Appointee made sexist comments at news conference
The academics saved their sharpest criticism for the appointment of Edmonton union official Bob Blakely.
“You have got to question the wisdom of Premier [Jason] Kenney appointing someone who engaged in really crude sexist locker room talk at a federal event announcing investment in women in trade,” Gotell said.
“At the very least I think it suggests that the government doesn’t really see sexism as being an important issue.”
Blakely was the Canadian operating officer for Canada’s Building Trades Union on Feb. 21, 2019 and was introducing Hajdu at a federal funding announcement in Winnipeg to promote women in the building trades.
As CBC News reported, with TV cameras rolling, Blakely recalled that when he was a boy, his father told him, “Your real friends are the ones who tell you the truth — the ones who know the right answer to, ‘Do I look fat in these pants?'”
Hadju, he said, was “from plain-spoken Thunder Bay, where people actually tell you, ‘Yes, you look fat in those pants,'” he said.
Hajdu then stood and said, “Well, do I look fat in these pants, or what?”
Blakely took a step backward, peered down at Hajdu’s backside and said “I’m going to get in trouble for this, but no.”
Blakely later returned to the podium to apologize, saying he and Hajdu knew each other and shared the “same weird sense of humour.
“I did something that could be offensive to somebody else and if I offended anybody, I’m sorry.”
But following his apology, Blakely ended the news conference by stating he got to hug three beautiful women, including Hajdu and two other speakers.
At the time, Hajdu expressed no concern with Blakely’s comments and instead focused on the funding for women in the trades.

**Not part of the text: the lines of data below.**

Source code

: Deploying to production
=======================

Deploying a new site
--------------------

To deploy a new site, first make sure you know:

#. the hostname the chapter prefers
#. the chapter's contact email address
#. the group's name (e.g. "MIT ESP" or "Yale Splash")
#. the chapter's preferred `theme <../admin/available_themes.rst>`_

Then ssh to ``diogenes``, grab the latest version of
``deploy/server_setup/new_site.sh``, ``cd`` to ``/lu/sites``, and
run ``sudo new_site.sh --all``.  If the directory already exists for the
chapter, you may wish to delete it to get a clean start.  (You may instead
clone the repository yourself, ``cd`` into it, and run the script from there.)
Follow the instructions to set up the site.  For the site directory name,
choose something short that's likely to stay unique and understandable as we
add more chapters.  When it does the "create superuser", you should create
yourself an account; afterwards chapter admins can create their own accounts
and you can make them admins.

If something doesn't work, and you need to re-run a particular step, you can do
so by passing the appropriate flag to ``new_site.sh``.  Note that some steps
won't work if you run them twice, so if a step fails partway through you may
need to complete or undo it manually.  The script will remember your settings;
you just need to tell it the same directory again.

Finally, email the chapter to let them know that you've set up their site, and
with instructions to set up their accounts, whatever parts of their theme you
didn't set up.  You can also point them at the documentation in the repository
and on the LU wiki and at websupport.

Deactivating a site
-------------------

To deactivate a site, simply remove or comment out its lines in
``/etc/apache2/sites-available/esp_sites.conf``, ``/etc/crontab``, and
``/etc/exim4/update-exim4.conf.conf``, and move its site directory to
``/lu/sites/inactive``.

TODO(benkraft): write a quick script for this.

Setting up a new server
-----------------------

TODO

“The success of women in the workplace depends on all of us to work together and support each other to change long-standing norms,” Hajdu said in a statement after the news conference.
Blakely retired from the building trades union, where he had worked for 20 years, on March 1, 2019, eight days after the news conference.
Appointment sends wrong message to women: critics
Trimble said the appointment of Blakely “sends the message that respect for women is not high on the list of priorities when it comes to determining the meritoriousness of the appointee.”
Thomas said Blakely’s appointment “sends a very clear message that this particular government does not think very carefully about the role of gender in public policy and the advice that it gets.”
All three academics noted that Blakely, in his apology, did not acknowledge his statements were overtly sexist.
“He made a mistake. People are allowed to make mistakes,” Trimble said, but she said Blakely’s “so-called apology” shows “he simply didn’t get it.”
“He didn’t understand what was wrong with what he did,” Trimble said.
“And so not recognizing one’s sexism indicates that he is not going to be able to grasp the kind of sexism that women experience in the workplace and in the business world in particular.”
Blakely on Wednesday declined an interview request. He said he was bound by a non-disclosure agreement with the building trades union.
In an emailed statement, Christine Myatt, a press secretary for Kenney, said “we’re not re-hashing some story from over a year ago.”
Blakely, she said, “is a long-time leader in the Canadian organized labour movement. The perspective of the trades is obviously important for the work of the economic recovery council.”
Gil McGowan of the Alberta Federation of Labour said Blakely would not have been his choice for the council.